Dos acólitos encendieron velones, todo en derredor de la estancia, y una penumbra hizo que la luz jugara con las sombras en un baile de máscaras en que los cinco iniciados, puestos en pie, escuchaban y observaban bajo la máscara lo que allí acaecía. Julián de Arión, situado tras el muchacho que se había puesto en pie, descubrió cómo las piernas le temblaban, no sabía si de emoción o de miedo a lo desconocido. Los allí presentes, con máscaras de color escarlata y capuchas echadas a la cabeza, componían una imagen de tenebroso pasado, digno de una ópera de Wagner.

El oficiante prosiguió con su letanía, recitando versículos del libro del Pentateuco hebreo, con palabras de gran poder que eran escuchadas por los asistentes. Los cinco varones iniciados fueron invitados con un gesto evidente a acercarse al gran Maestre, quien los descubrió ante sus compañeros, echando hacia atrás las enormes capuchas negras y blancas que escondían sus rostros hasta el momento. Acto seguido, mojó sus cabezas con un líquido rojo que olía a vino dulzón y les colocó las máscaras escarlata que habrían de llevar sobre sus caras en las siguientes reuniones.

—Hijos de Dios, de ahora en adelante os debéis a Él en cuerpo y alma, de manera que la Orden de los Egregios mantendrá la pureza de la doctrina inicial que se nos entregó por medio de los elegidos del Señor, para que se la devolviéramos con fruto abundante. Pronunciad conmigo los votos que serán públicos ante vuestros ya hermanos: «Yo desecho de mí la tentación que mata el alma, y hago voto de ser humilde en el actuar según la norma de la Orden sagrada». Los cinco varones repitieron en letanía, con voces emocionadas, las palabras finales que daban por terminada la iniciación a la que sucedía el ritual de la cena. Se fueron situando en dos filas y se sentaron, según el orden previamente prescrito por el gran Maestre, a una mesa en la que se reclinaron como era costumbre en tiempos de la antigua Roma. En ella, sobre un mantel negro y blanco, unas copas de vino tinto y distintos tipos de cereales rodeaban un cordero asado con hierbas amargas.

El gran Maestre oró y, cuando hubo concluido, se sentó en la cabecera y dio comienzo el banquete en pro de los cinco nuevos miembros de la Orden de los Egregios.
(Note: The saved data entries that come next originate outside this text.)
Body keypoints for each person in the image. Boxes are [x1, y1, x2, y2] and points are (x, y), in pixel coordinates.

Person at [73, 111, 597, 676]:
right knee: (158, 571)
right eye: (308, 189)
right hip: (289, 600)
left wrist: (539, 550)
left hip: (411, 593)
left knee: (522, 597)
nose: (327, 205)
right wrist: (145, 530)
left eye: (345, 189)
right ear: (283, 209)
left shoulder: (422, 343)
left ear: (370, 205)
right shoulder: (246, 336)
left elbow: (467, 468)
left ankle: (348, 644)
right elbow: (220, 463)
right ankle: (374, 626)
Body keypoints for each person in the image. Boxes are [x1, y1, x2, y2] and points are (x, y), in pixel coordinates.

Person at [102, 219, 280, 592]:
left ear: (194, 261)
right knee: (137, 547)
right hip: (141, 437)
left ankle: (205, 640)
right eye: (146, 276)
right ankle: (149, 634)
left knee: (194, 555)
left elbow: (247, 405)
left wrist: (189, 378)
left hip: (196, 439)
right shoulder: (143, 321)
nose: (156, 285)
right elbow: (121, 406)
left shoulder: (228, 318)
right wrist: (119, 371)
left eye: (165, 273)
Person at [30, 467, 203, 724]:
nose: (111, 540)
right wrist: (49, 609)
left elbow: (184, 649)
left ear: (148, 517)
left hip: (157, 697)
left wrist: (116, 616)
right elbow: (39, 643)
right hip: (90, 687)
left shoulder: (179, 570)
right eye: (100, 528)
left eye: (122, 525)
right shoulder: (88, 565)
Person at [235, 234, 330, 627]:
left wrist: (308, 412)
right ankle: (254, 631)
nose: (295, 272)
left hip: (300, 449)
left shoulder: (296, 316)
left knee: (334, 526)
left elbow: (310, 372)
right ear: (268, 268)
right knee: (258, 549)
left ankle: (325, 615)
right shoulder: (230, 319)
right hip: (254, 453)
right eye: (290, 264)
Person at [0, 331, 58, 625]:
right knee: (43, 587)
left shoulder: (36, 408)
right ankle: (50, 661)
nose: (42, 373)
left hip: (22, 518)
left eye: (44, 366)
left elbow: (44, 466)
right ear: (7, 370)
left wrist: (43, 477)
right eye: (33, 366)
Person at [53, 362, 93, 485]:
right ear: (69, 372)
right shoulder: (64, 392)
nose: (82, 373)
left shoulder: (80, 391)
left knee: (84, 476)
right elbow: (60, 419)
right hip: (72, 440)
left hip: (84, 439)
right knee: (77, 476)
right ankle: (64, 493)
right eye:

La oscuridad de la noche les prestaba unas breves horas y sus mantos negros los escondían de miradas indiscretas. La noche iba avanzando conforme ellos terminaban su celebración, y se iban marchando de uno en uno, para no alarmar a los carabinieri que hacían su ronda cerca del palacio ducal. Los coches fueron deslizándose como serpientes viscosas, con sus tripas llenas de miembros de la secta en diferentes direcciones que los llevó lejos de Roma a unos y a las afueras a otros. Las casas residenciales de los extrarradios recibieron a sus señores con las luces apagadas y sus mayordomos en las puertas. La soledad del palacio ducal hizo que se olvidara la reunión de la noche anterior al alba, que ya acariciaba a Roma con sus rayos solares. Las arañas de los salones de lujosos y refinados artesonados los iluminaron, dejando al descubierto, una vez más, sus delicadas figuras y sus adornos recargados y barrocos.